**Task goal**
Leave out the pictures and output the data verbatim.

**Page images and extracted text**
= Beginning of Section =
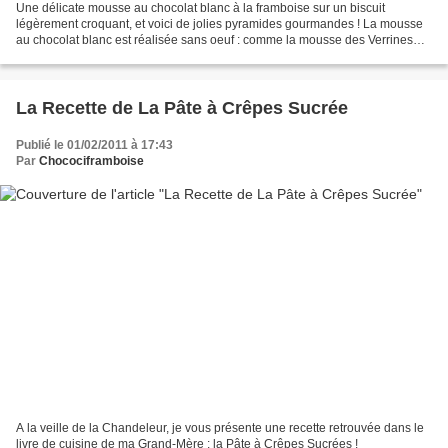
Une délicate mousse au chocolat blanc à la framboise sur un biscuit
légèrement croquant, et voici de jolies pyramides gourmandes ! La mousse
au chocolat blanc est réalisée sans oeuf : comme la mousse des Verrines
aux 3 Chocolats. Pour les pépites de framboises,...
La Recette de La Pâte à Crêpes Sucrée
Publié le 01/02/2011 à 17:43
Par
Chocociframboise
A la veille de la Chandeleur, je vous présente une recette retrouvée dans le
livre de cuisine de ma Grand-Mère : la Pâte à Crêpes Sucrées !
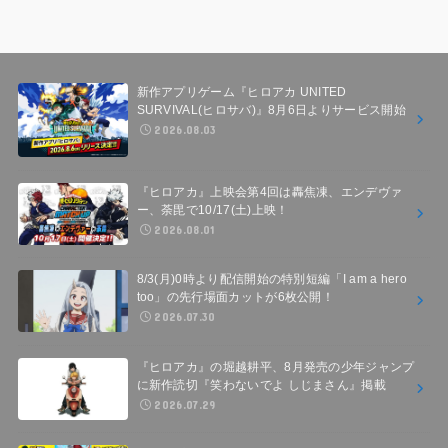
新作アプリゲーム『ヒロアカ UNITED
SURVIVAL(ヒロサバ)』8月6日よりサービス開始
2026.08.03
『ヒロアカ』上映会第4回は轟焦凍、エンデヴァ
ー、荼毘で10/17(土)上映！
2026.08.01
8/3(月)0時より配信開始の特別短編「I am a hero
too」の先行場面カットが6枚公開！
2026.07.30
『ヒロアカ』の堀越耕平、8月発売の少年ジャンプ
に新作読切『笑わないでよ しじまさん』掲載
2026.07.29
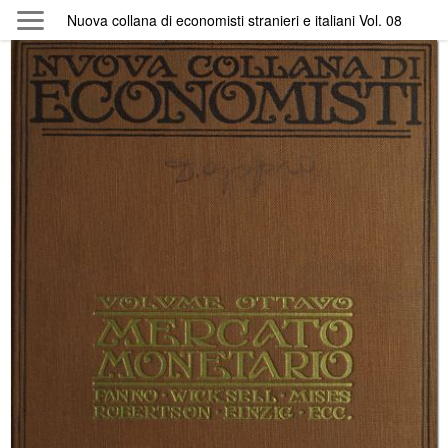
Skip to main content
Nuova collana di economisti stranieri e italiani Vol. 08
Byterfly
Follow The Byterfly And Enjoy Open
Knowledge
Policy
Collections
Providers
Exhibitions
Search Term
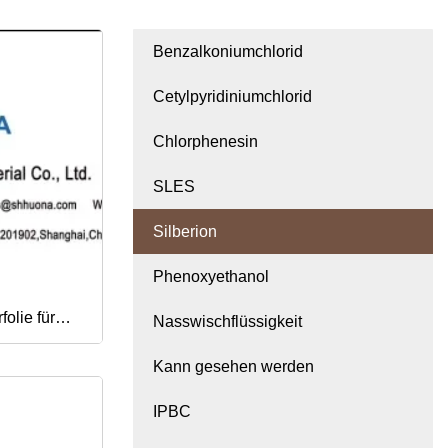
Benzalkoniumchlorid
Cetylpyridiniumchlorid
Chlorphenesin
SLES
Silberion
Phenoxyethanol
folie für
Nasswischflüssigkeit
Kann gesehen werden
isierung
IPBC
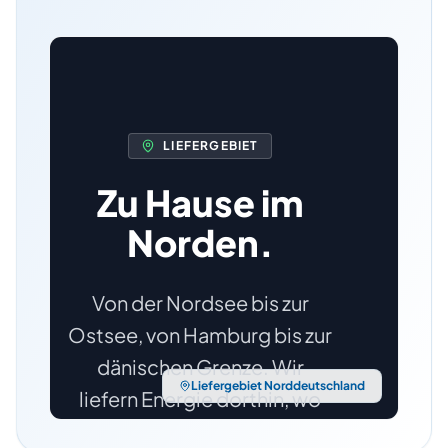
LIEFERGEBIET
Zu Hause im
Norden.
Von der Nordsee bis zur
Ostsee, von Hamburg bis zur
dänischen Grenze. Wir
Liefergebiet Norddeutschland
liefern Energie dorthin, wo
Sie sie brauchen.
= End of Section =
**Answer box**
Une délicate mousse au chocolat blanc à la framboise sur un biscuit
légèrement croquant, et voici de jolies pyramides gourmandes ! La mousse
au chocolat blanc est réalisée sans oeuf : comme la mousse des Verrines
aux 3 Chocolats. Pour les pépites de framboises,...
La Recette de La Pâte à Crêpes Sucrée
Publié le 01/02/2011 à 17:43
Par
Chocociframboise
A la veille de la Chandeleur, je vous présente une recette retrouvée dans le
livre de cuisine de ma Grand-Mère : la Pâte à Crêpes Sucrées !
新作アプリゲーム『ヒロアカ UNITED
SURVIVAL(ヒロサバ)』8月6日よりサービス開始
2026.08.03
『ヒロアカ』上映会第4回は轟焦凍、エンデヴァ
ー、荼毘で10/17(土)上映！
2026.08.01
8/3(月)0時より配信開始の特別短編「I am a hero
too」の先行場面カットが6枚公開！
2026.07.30
『ヒロアカ』の堀越耕平、8月発売の少年ジャンプ
に新作読切『笑わないでよ しじまさん』掲載
2026.07.29
Skip to main content
Nuova collana di economisti stranieri e italiani Vol. 08
Byterfly
Follow The Byterfly And Enjoy Open
Knowledge
Policy
Collections
Providers
Exhibitions
Search Term
Benzalkoniumchlorid
Cetylpyridiniumchlorid
Chlorphenesin
SLES
Silberion
Phenoxyethanol
folie für
Nasswischflüssigkeit
Kann gesehen werden
isierung
IPBC
LIEFERGEBIET
Zu Hause im
Norden.
Von der Nordsee bis zur
Ostsee, von Hamburg bis zur
dänischen Grenze. Wir
Liefergebiet Norddeutschland
liefern Energie dorthin, wo
Sie sie brauchen.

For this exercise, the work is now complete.